Christine Cunanan-Miki uncovers a hidden jewel in luxurious Ginza
My husband and I recently discovered Repertoire, a gem of a low-key French restaurant hidden away in the Hotel Seiyo Ginza, which itself is an ultra-luxury hotel that is so discretely run that many Tokyo expatriates have never even heard of it. Among uber-celebrities, however, not a few consider this small hotel their home in Tokyo. Recently, the Seiyo Ginza caused a sensation in Japan when it successfully hosted “The Hedonists’ Dinner,” a once-in-a-lifetime ¥1 million per-head dinner for 20 people cooked by the legendary French chef Joel Robuchon, and paired with rare wine selected by Robert Parker, the world’s foremost authority on wine. Both men were present that evening, and there was apparently no shortage of eager guests to fill the 20-head quota.
While not quite as hedonistic (especially in price!) as that eventful December dinner, Repertoire certainly serves fine food to make any evening more than memorable. On our first visit (which will certainly be followed by many others), we were most impressed by the superb in-house smoked salmon (¥2,940), which was painstakingly prepared over three days and served warm with lime cream. The salmon is marinated overnight in orange juice and salt, and then afterwards pounded with green pepper before being smoked in cherry tree wood. We’d never tasted smoked salmon quite so delectable, and a Cloudy Bay Sauvignon Blanc (¥1,260 per glass) provided just the right citrus taste to complement the fish. We also enjoyed immensely an oven-roasted honey-glazed breast of duck (¥6,720) that was crunchy on the outside and tender medium-rare on the inside, and perfectly-seared scallops (¥4,200) served with a tangy red pepper sauce and basil oil.
Makoto Iijima, Repertoire’s talented chef, is an unassuming young man with a Michelin star-studded resume that would give many of his Tokyo colleagues a serious complex. He trained for three years with Raymond Blanc in Le Manoir Aux Quat’Saisons (two stars) in Oxford; and then moved on to a series of other equally notable French temples of dining including the world-famous Troisgros (three stars), the I’Auberge de L’Eridan (three stars), the Lucas Carton (three stars), the Le Bretagne (two stars) and the l’Escale (one star). Consequently, he combines youthful confidence and a preference for a quirky combination of ingredients with a disciplined adherence to classical French cooking techniques as practiced by the masters.

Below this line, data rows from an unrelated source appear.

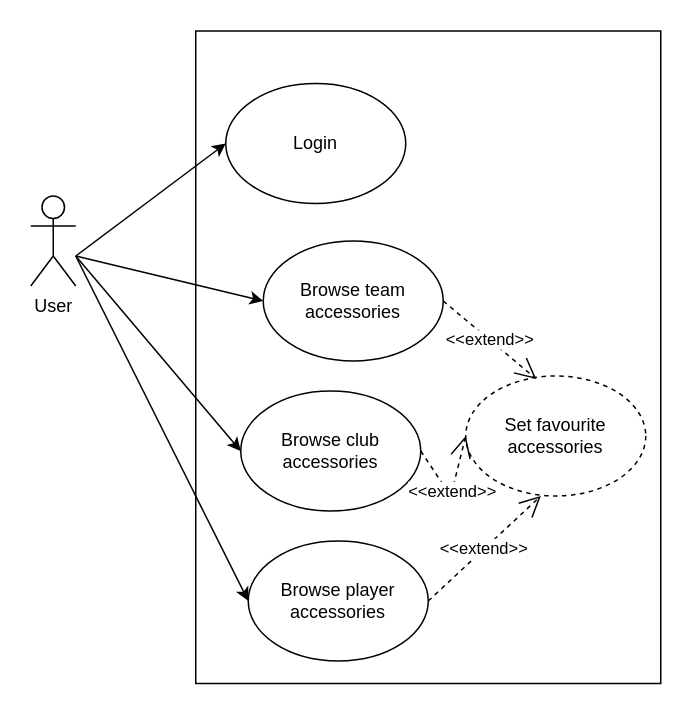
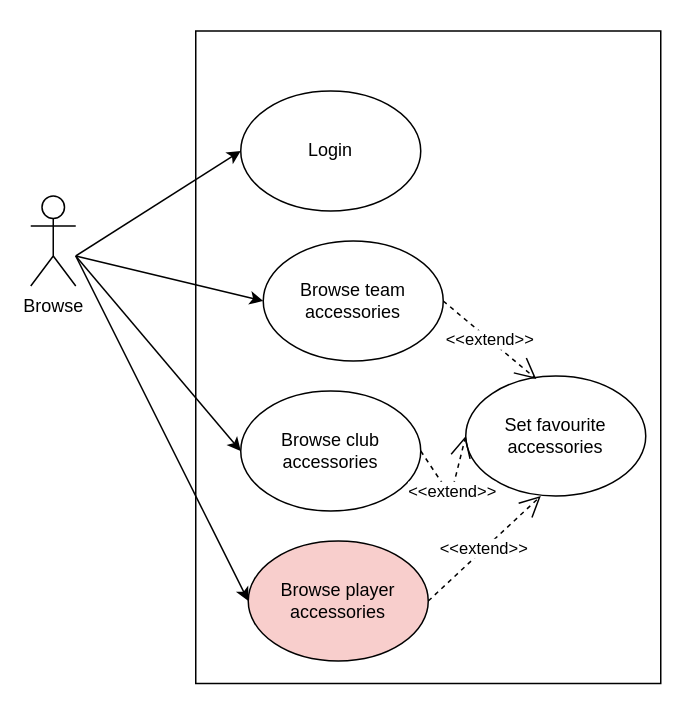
  <mxCell id="0" />
  <mxCell id="1" parent="0" />
- <mxCell id="2" value="User" parent="1" vertex="1" style="shape=umlActor;verticalLabelPosition=bottom;labelBackgroundColor=#ffffff;verticalAlign=top;html=1;outlineConnect=0;"><mxGeometry as="geometry" height="60" width="30" y="130" x="20" /></mxCell>
+ <mxCell id="2" value="Browse" parent="1" vertex="1" style="shape=umlActor;verticalLabelPosition=bottom;labelBackgroundColor=#ffffff;verticalAlign=top;html=1;outlineConnect=0;"><mxGeometry as="geometry" height="60" width="30" y="130" x="20" /></mxCell>
  <mxCell id="3" value="" parent="1" vertex="1" style="rounded=0;whiteSpace=wrap;html=1;gradientColor=none;fillColor=none;"><mxGeometry as="geometry" height="435" width="310" y="20" x="130" /></mxCell>
- <mxCell id="4" value="Login&lt;br&gt;" parent="1" vertex="1" style="ellipse;whiteSpace=wrap;html=1;"><mxGeometry x="150" y="55" as="geometry" height="80" width="120" /></mxCell>
+ <mxCell id="4" value="Login&lt;br&gt;" parent="1" vertex="1" style="ellipse;whiteSpace=wrap;html=1;"><mxGeometry as="geometry" height="80" width="120" y="60" x="160" /></mxCell>
  <mxCell id="5" value="" parent="1" style="endArrow=classic;html=1;entryX=0;entryY=0.5;entryDx=0;entryDy=0;" edge="1" target="4"><mxGeometry as="geometry" height="50" width="50" relative="1"><mxPoint as="sourcePoint" y="170" x="50" /><mxPoint as="targetPoint" y="130" x="130" /></mxGeometry></mxCell>
- <mxCell id="6" value="Set favourite accessories&lt;br&gt;" parent="1" vertex="1" style="ellipse;whiteSpace=wrap;html=1;dashed=1;"><mxGeometry as="geometry" height="80" width="120" y="250" x="310" /></mxCell>
+ <mxCell id="6" value="Set favourite accessories&lt;br&gt;" parent="1" vertex="1" style="ellipse;whiteSpace=wrap;html=1;"><mxGeometry as="geometry" height="80" width="120" y="250" x="310" /></mxCell>
  <mxCell id="7" value="Browse club accessories&lt;br&gt;" parent="1" vertex="1" style="ellipse;whiteSpace=wrap;html=1;"><mxGeometry as="geometry" height="80" width="120" y="260" x="160" /></mxCell>
  <mxCell id="8" value="Browse team accessories&lt;br&gt;" parent="1" vertex="1" style="ellipse;whiteSpace=wrap;html=1;"><mxGeometry x="175" y="160" as="geometry" height="80" width="120" /></mxCell>
- <mxCell id="9" value="Browse player accessories&lt;br&gt;" parent="1" vertex="1" style="ellipse;whiteSpace=wrap;html=1;"><mxGeometry as="geometry" height="80" width="120" y="360" x="165" /></mxCell>
+ <mxCell id="9" value="Browse player accessories&lt;br&gt;" parent="1" vertex="1" style="ellipse;whiteSpace=wrap;html=1;fillColor=#f8cecc;"><mxGeometry as="geometry" height="80" width="120" y="360" x="165" /></mxCell>
  <mxCell id="10" value="&amp;lt;&amp;lt;extend&amp;gt;&amp;gt;" parent="1" style="endArrow=open;endSize=12;dashed=1;html=1;entryX=0;entryY=0.5;entryDx=0;entryDy=0;" edge="1" target="6"><mxGeometry as="geometry" width="160" relative="1"><mxPoint as="sourcePoint" y="300" x="280" /><mxPoint as="targetPoint" y="300" x="433" /><Array as="points"><mxPoint y="330" x="300" /></Array></mxGeometry></mxCell>
  <mxCell id="11" value="" parent="1" style="endArrow=classic;html=1;entryX=0;entryY=0.5;entryDx=0;entryDy=0;" edge="1" target="8"><mxGeometry as="geometry" height="50" width="50" relative="1"><mxPoint as="sourcePoint" y="170" x="50" /><mxPoint as="targetPoint" y="110" x="170" /></mxGeometry></mxCell>
  <mxCell id="12" value="" parent="1" style="endArrow=classic;html=1;entryX=0;entryY=0.5;entryDx=0;entryDy=0;" edge="1" target="7"><mxGeometry as="geometry" height="50" width="50" relative="1"><mxPoint as="sourcePoint" y="170" x="50" /><mxPoint as="targetPoint" y="210" x="170" /></mxGeometry></mxCell>
  <mxCell id="13" value="" parent="1" style="endArrow=classic;html=1;entryX=0;entryY=0.5;entryDx=0;entryDy=0;" edge="1" target="9"><mxGeometry as="geometry" height="50" width="50" relative="1"><mxPoint as="sourcePoint" y="170" x="50" /><mxPoint as="targetPoint" y="325" x="170" /></mxGeometry></mxCell>
  <mxCell id="14" value="&amp;lt;&amp;lt;extend&amp;gt;&amp;gt;" parent="1" style="endArrow=open;endSize=12;dashed=1;html=1;entryX=0.392;entryY=0.025;entryDx=0;entryDy=0;exitX=1;exitY=0.5;exitDx=0;exitDy=0;entryPerimeter=0;" edge="1" target="6" source="8"><mxGeometry as="geometry" width="160" relative="1"><mxPoint as="sourcePoint" y="222" x="290" /><mxPoint as="targetPoint" y="212" x="320" /><Array as="points" /></mxGeometry></mxCell>
  <mxCell id="15" value="&amp;lt;&amp;lt;extend&amp;gt;&amp;gt;" parent="1" style="endArrow=open;endSize=12;dashed=1;html=1;exitX=1;exitY=0.5;exitDx=0;exitDy=0;entryX=0.417;entryY=1;entryDx=0;entryDy=0;entryPerimeter=0;" edge="1" target="6" source="9"><mxGeometry as="geometry" width="160" relative="1"><mxPoint as="sourcePoint" y="344" x="290" /><mxPoint as="targetPoint" y="396" x="367" /><Array as="points" /></mxGeometry></mxCell>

Meanwhile, the restaurant itself is fancy, but not in an overly formal way. It’s decorated in a French pastoral style, with paisley prints and comforting neutral colors, and imbued with the kind of atmosphere you’d find in a fine dining establishment in Paris that doesn’t take itself too seriously. Its clientele is composed mostly of Japanese senior executive-types, with the odd foreigner wandering down from his or her hotel room above. On the night we were there, Repertoire was full of local executives and chic women of all ages, but the only other gaijin in the room (aside from myself) was a visiting American businessman being taken out to dinner by his Tokyo hosts. Hopefully, the demographics here will change after this review, since it would be a shame to keep Iijima-san and Repertoire restaurant so hidden away from the expatriate community in this luxurious little corner of Ginza.
WHAT TO EAT
You won’t go wrong with the smoked salmon appetizer (¥2,940), the panfried lobster with white wine (¥6, 090) or the oven-roasted lamb loin with a vegetable cassoulet (¥5,670). The roasted duck breast (¥6,720) and the pan-fried beef fillet (¥7,140) are also highly recommended.
WHAT TO DRINK
The Evolution Edition 6 (¥1,365 per glass), an intriguingly-named fruity New World wine from Oregon made from six different grapes, was our mainstay favorite. Meanwhile, a slightly acidic 2004 Cloudy Hay Sauvignon Blanc from New Zealand (¥1,260 per glass) was great with the salmon while a Stag’s Leap Chardonnay from California (¥2,100) was so smooth it was almost like drinking water.
WHERE TO SIT
The corner round tables with the banquette seats are the most comfortable in this small restaurant.
HOW MUCH DID IT COST?
About ¥35,000-¥40,000 for a set menu and several glasses of wine for two persons.
WHO GOES THERE?
Foreign celebrities just love eating here when staying at the hotel as well.
WHO TO ASK FOR
Yumiko Ukawa, born in Tokyo and bred in Texas, speaks perfect English and has some great recommendations for food and wine.